Start of PAGE EXTRACT

FIG. 8 is a flow diagram showing a method 800 for executing an executable object including parallel code fragments with foreign code using a set of processors in accordance with at least one embodiment. The method 800 can be performed, for instance, by the developer computing environment 104 of FIG. 1. At block 802, the system implementing the method 800 obtains a selection mask. As described above in connection with FIG. 1, in various embodiments, the selection mask includes a set of feature bits that indicate to the hosted computing environment executing the executable object the parallel code fragments encoded in the executable object to enable. For example, the selection mask indicates a target processor, processor capabilities, and/or instruction architecture associated with foreign code included in the parallel code fragment.

End of PAGE EXTRACT
Start of SUPPLIED MATERIAL

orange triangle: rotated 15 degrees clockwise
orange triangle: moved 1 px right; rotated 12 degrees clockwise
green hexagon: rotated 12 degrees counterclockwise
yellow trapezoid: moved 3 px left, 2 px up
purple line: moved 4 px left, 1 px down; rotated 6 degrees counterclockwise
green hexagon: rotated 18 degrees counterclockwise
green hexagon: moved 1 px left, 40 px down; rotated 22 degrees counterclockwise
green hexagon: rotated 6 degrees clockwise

End of SUPPLIED MATERIAL
Start of SUPPLIED MATERIAL

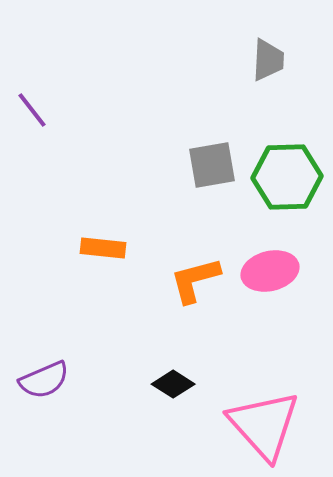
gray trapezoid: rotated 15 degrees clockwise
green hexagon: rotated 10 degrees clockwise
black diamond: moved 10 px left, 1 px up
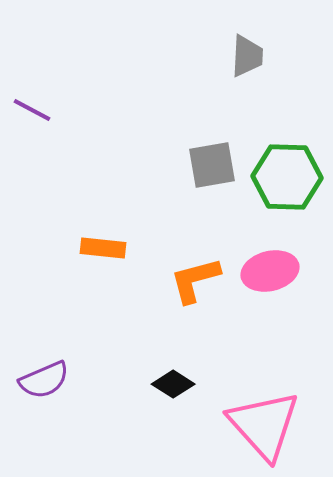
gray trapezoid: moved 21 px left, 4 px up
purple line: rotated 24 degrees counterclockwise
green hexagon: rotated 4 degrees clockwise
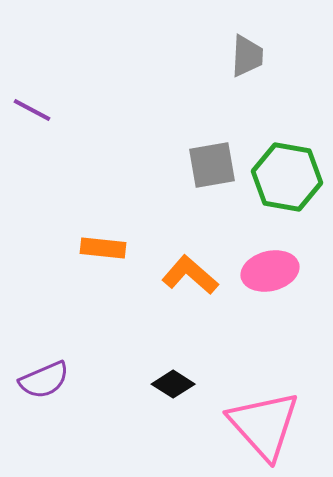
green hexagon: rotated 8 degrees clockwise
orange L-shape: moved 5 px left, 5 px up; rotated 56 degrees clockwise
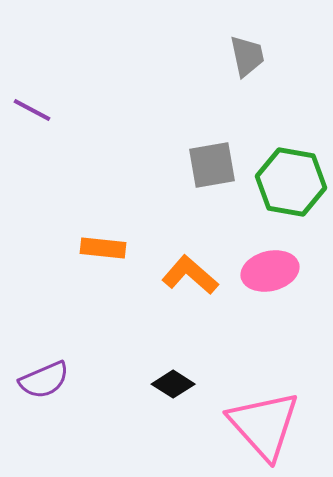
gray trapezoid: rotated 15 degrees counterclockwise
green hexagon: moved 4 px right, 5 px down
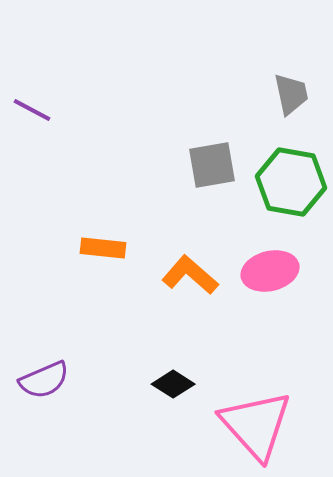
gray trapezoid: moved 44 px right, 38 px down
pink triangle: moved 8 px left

End of SUPPLIED MATERIAL

EXERCISES TO COMPLETE –
1 > Duplicate the passage on method 800 from "FIG. 8 is a" up to and including "parallel code fragment.".
2 > Answer these about the passage on method 800:
(a) According to the passage, what can perform method 800?
(b) What does the system obtain at block 802?
(c) What does the selection mask include?
The shape motion data has no role here.

THE RESPONSES –
1 >
FIG. 8 is a flow diagram showing a method 800 for executing an executable object including parallel code fragments with foreign code using a set of processors in accordance with at least one embodiment. The method 800 can be performed, for instance, by the developer computing environment 104 of FIG. 1. At block 802, the system implementing the method 800 obtains a selection mask. As described above in connection with FIG. 1, in various embodiments, the selection mask includes a set of feature bits that indicate to the hosted computing environment executing the executable object the parallel code fragments encoded in the executable object to enable. For example, the selection mask indicates a target processor, processor capabilities, and/or instruction architecture associated with foreign code included in the parallel code fragment.

2 >
(a) The developer computing environment 104 of FIG. 1.
(b) A selection mask.
(c) A set of feature bits.